Sophie was not declawed, so Betsy ran to the bed and grabbed a pillow by the closed end of its case and shook hard. The pillow fell out, tumbling across the bed. Betsy dropped the case, grabbed it by its open end, and put the struggling animal in by pulling the pillowcase over her cat-laden arm.
Jill called, “Betsy! Let's go!”
Betsy shoved her feet into her corduroy slippers and ran into the living room, the heavy pillowcase thumping her leg. “Have you warned the others?”

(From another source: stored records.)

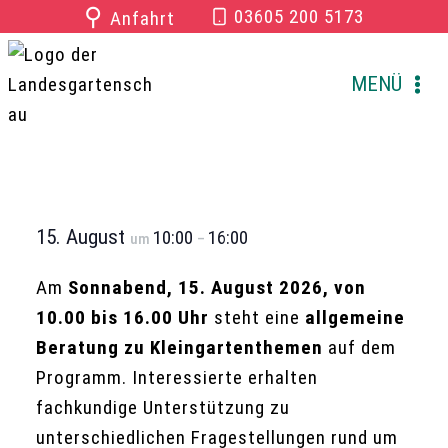
Zum
⚲
03605 200 5173
Anfahrt
Inhalt
springen
MENÜ
15. August
10:00
16:00
um
–
Am
Sonnabend, 15. August 2026, von
10.00 bis 16.00 Uhr
steht eine
allgemeine
Beratung zu Kleingartenthemen
auf dem
Programm. Interessierte erhalten
fachkundige Unterstützung zu
unterschiedlichen Fragestellungen rund um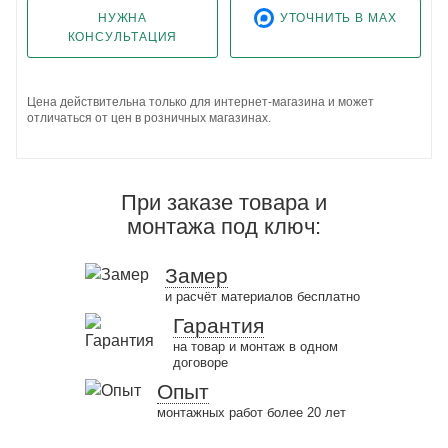
НУЖНА
УТОЧНИТЬ В MAX
КОНСУЛЬТАЦИЯ
Цена действительна только для интернет-магазина и может
отличаться от цен в розничных магазинах.
При заказе товара и
монтажа под ключ:
Замер
и расчёт материалов бесплатно
Гарантия
на товар и монтаж в одном
договоре
Опыт
монтажных работ более 20 лет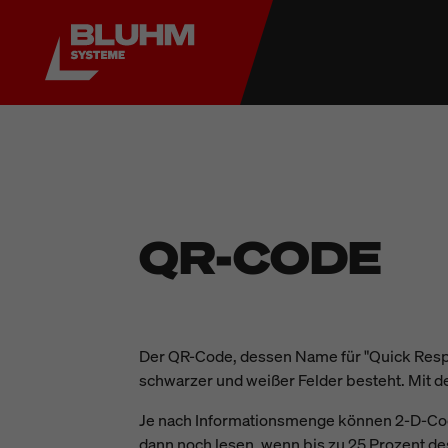
QR-CODE
Der QR-Code, dessen Name für "Quick Respon
schwarzer und weißer Felder besteht. Mit d
Je nach Informationsmenge können 2-D-Code
dann noch lesen, wenn bis zu 25 Prozent de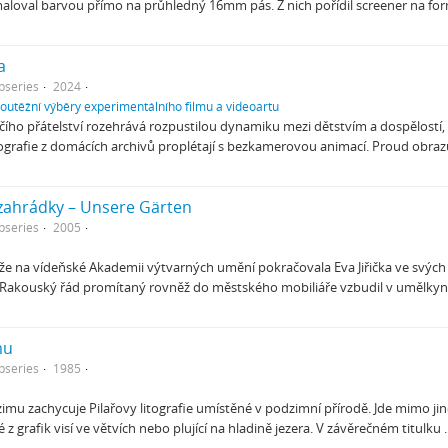
aloval barvou přímo na průhledný 16mm pás. Z nich pořídil screener na f
a
bseries
2024
soutěžní výběry experimentálního filmu a videoartu
včího přátelství rozehrává rozpustilou dynamiku mezi dětstvím a dospělostí, 
grafie z domácích archivů proplétají s bezkamerovou animací. Proud obrazů
zahrádky – Unsere Gärten
bseries
2005
áže na vídeňské Akademii výtvarných umění pokračovala Eva Jiřička ve svýc
 Rakouský řád promítaný rovněž do městského mobiliáře vzbudil v umělky
mu
bseries
1985
imu zachycuje Pilařovy litografie umístěné v podzimní přírodě. Jde mimo jin
eré z grafik visí ve větvích nebo plující na hladině jezera. V závěrečném titulku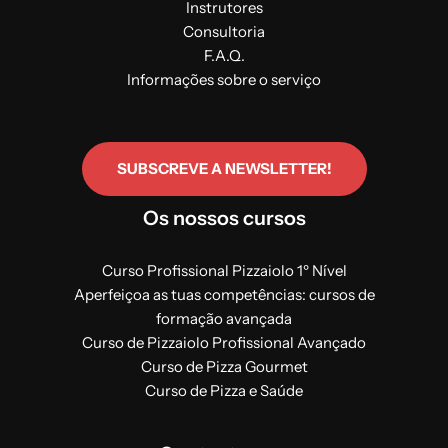
Instrutores
Consultoria
F.A.Q.
Informações sobre o serviço
SUBSCREVE A NEWSLETTER!
Os nossos cursos
Curso Profissional Pizzaiolo 1º Nível
Aperfeiçoa as tuas competências: cursos de
formação avançada
Curso de Pizzaiolo Profissional Avançado
Curso de Pizza Gourmet
Curso de Pizza e Saúde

“Oh, gosh!” Jill ran out, but Betsy paused long enough to yank her purse off the hook inside the closet door.
Out in the hall, Patricia was standing at the top of the stairs. “Hurry, oh hurry!” she begged, and started down.
But Jill ran across to thump with a fist on the door to one of the other two apartments. “Out, out, out!” she yelled. “Fire! Fire!”
Betsy ran to bang on the other apartment door. “Fire! Fire!” she shouted. “Get out! Get out! Fire!”
It seemed to take a long time to get a response, though it was likely only seconds. The door was yanked open, and an old man wearing only pajama bottoms stared at Betsy, his white hair standing up all around his head. “Where is it?” he asked, looking past her into the hall. “I don't see anything.”